Wenn ein Raum etwas kühl wirkt, würde ich deshalb zuerst auf die Oberflächen schauen. Oft fehlt gar keine Dekoration, sondern einfach die Kontraste.

3 - Herbstfarben gezielt einsetzen

Auch Farbe darf sich im Herbst verändern, aber ich würde nie anfangen, einen ganzen Raum auf Herbstfarben umzustellen.

Viel schöner finde ich es, einzelne Töne etwas tiefer werden zu lassen.

Burgunder funktioniert zum Beispiel wunderschön zu Beige, Greige oder Creme und wirkt gleichzeitig warm und sehr elegant. Auch warme Brauntöne, Cognac oder Schokoladenbraun bringen sofort mehr Tiefe.

Sehr spannend finde ich außerdem ein gedämpftes Violett oder Mauve, also eher staubig und leicht grau als kräftig lila. Gerade in Kombination mit Naturtönen wirkt das sehr modern.

Und natürlich funktionieren dunklere Grüntöne besonders gut im Herbst, vor allem zusammen mit Holz und warmen Neutraltönen.

Ich würde dabei meistens nur ein oder zwei dieser Farben einsetzen, zum Beispiel über ein Kissen, eine Decke, Keramik oder Kunst.

So verändert sich die Stimmung, ohne dass der Raum plötzlich komplett anders aussieht.

4 - Bring die Natur in dein Zuhause

Mit klassischer Herbstdeko tue ich mich oft etwas schwer. Viele kleine saisonale Accessoires wirken schnell unruhig und passen nicht unbedingt zu einem modernen Raum.

Viel lieber arbeite ich mit Dingen aus der Natur.

Besonders schön finde ich getrocknete Hortensien. Wenn man im Sommer Hortensien im Garten oder auf dem Balkon hat, kann man sie wunderbar trocknen und im Herbst weiterverwenden. Die Farben verändern sich dabei oft ganz von selbst in diese gedeckten, leicht bräunlichen oder violetten Töne, die perfekt zur Jahreszeit passen.

In einer großen Keramikvase wirken sie fast wie ein kleines Kunstobjekt.

Auch einzelne Zweige finde ich sehr schön, vor allem wenn sie etwas unregelmäßig wachsen und dabei würde ich lieber ein großes Arrangement auf einem Sideboard oder Konsolentisch wählen als viele kleine Deko-Gruppen im ganzen Raum zu verteilen.

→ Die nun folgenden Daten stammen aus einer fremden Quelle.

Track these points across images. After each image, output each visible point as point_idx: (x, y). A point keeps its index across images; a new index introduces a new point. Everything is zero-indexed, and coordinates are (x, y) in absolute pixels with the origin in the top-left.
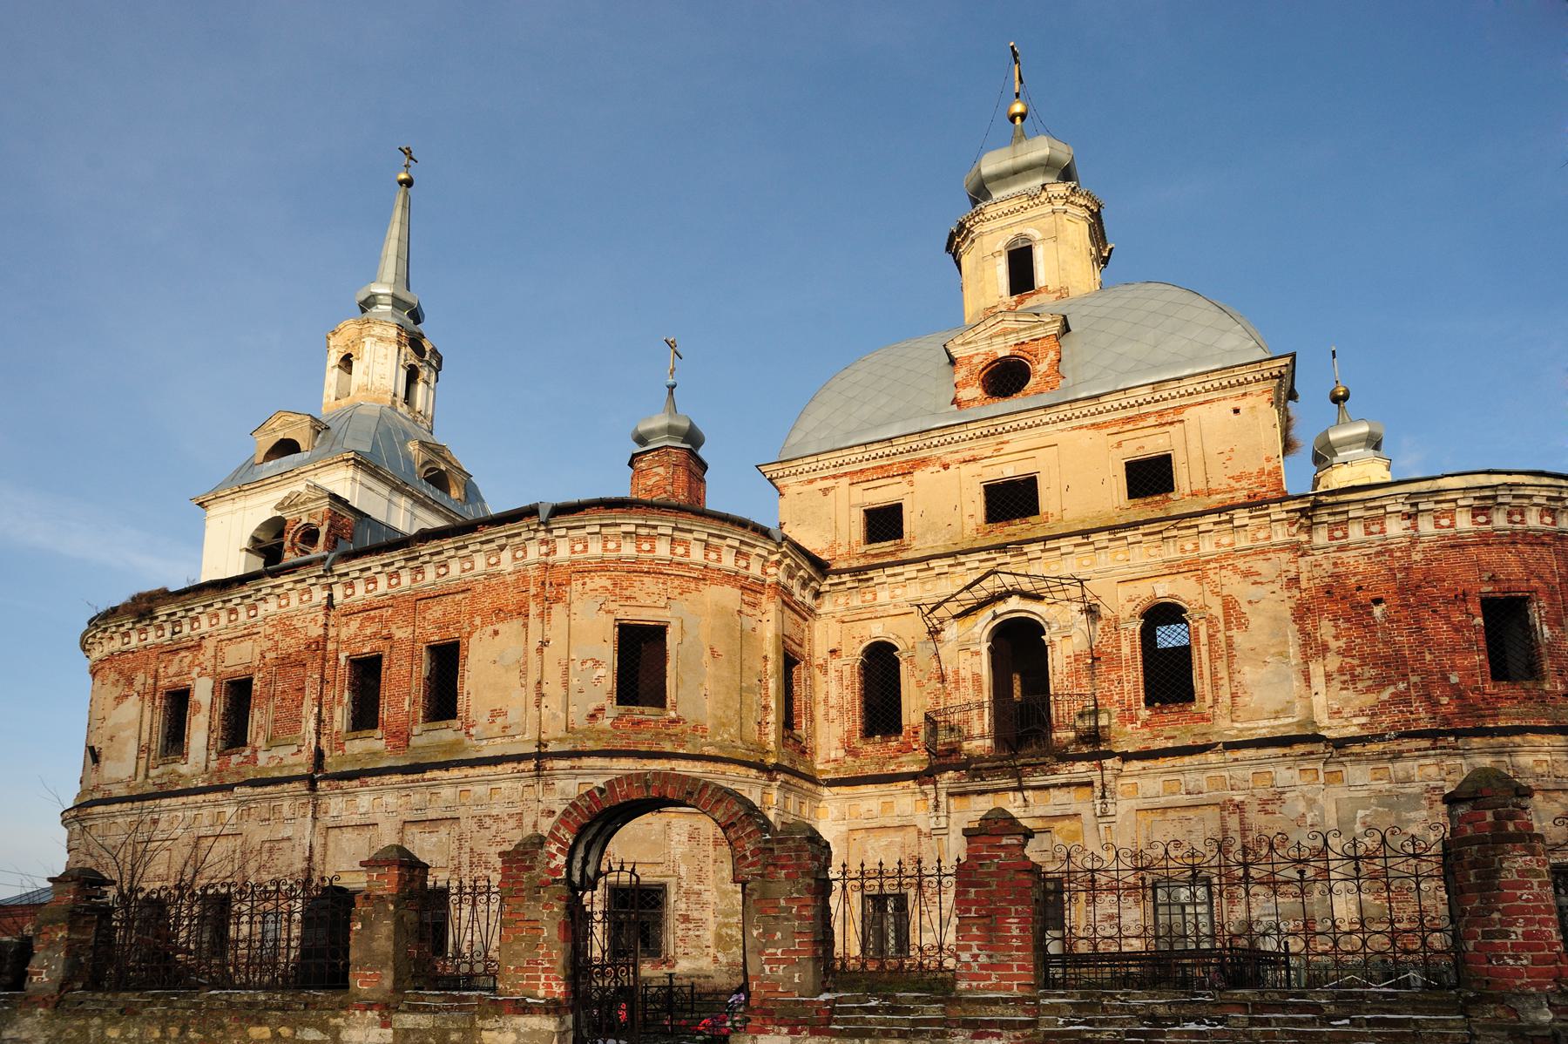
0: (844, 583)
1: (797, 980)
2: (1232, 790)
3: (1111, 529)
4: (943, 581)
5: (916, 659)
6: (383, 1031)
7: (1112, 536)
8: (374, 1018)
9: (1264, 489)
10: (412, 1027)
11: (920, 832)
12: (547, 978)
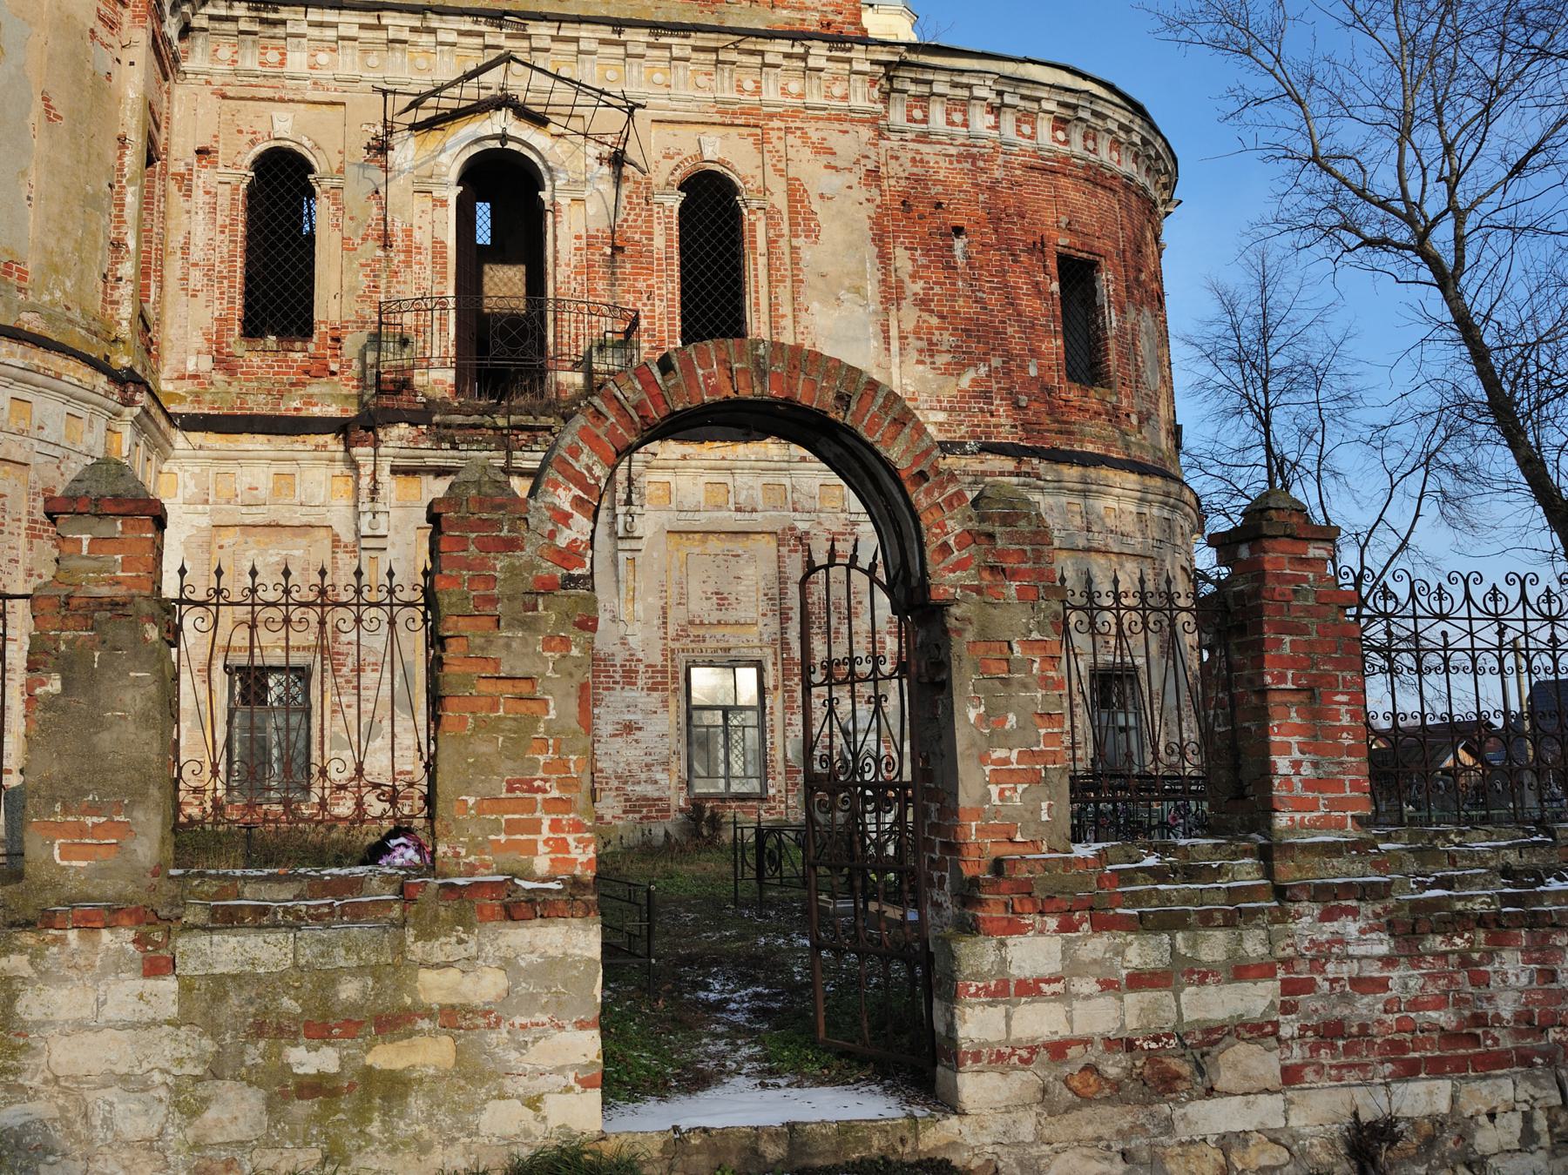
0: (235, 19)
1: (1045, 817)
2: (795, 510)
3: (655, 27)
4: (397, 56)
5: (346, 196)
6: (151, 984)
7: (652, 40)
8: (123, 951)
9: (839, 18)
10: (232, 969)
11: (336, 541)
12: (555, 826)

Besonders toll dabei finde ich, dass man direkt Zeit in der Natur verbringt und auch das Deko-Budget ganz nebenbei schont.

Am Ende geht es eher um Stimmung als um Dekoration

Für mich braucht es im Herbst keine komplette Veränderung, sondern eher ein paar gezielte Anpassungen, die einen Raum wärmer und wohnlicher machen. Gerade Licht, Materialien, einzelne Farbakzente und natürliche Elemente können dabei schon erstaunlich viel bewirken.

Vielleicht hast du ja jetzt auch Lust auf den Herbst bekommen und bringst mit diesen Tipps mehr Gemütlichkeit in dein Zuhause.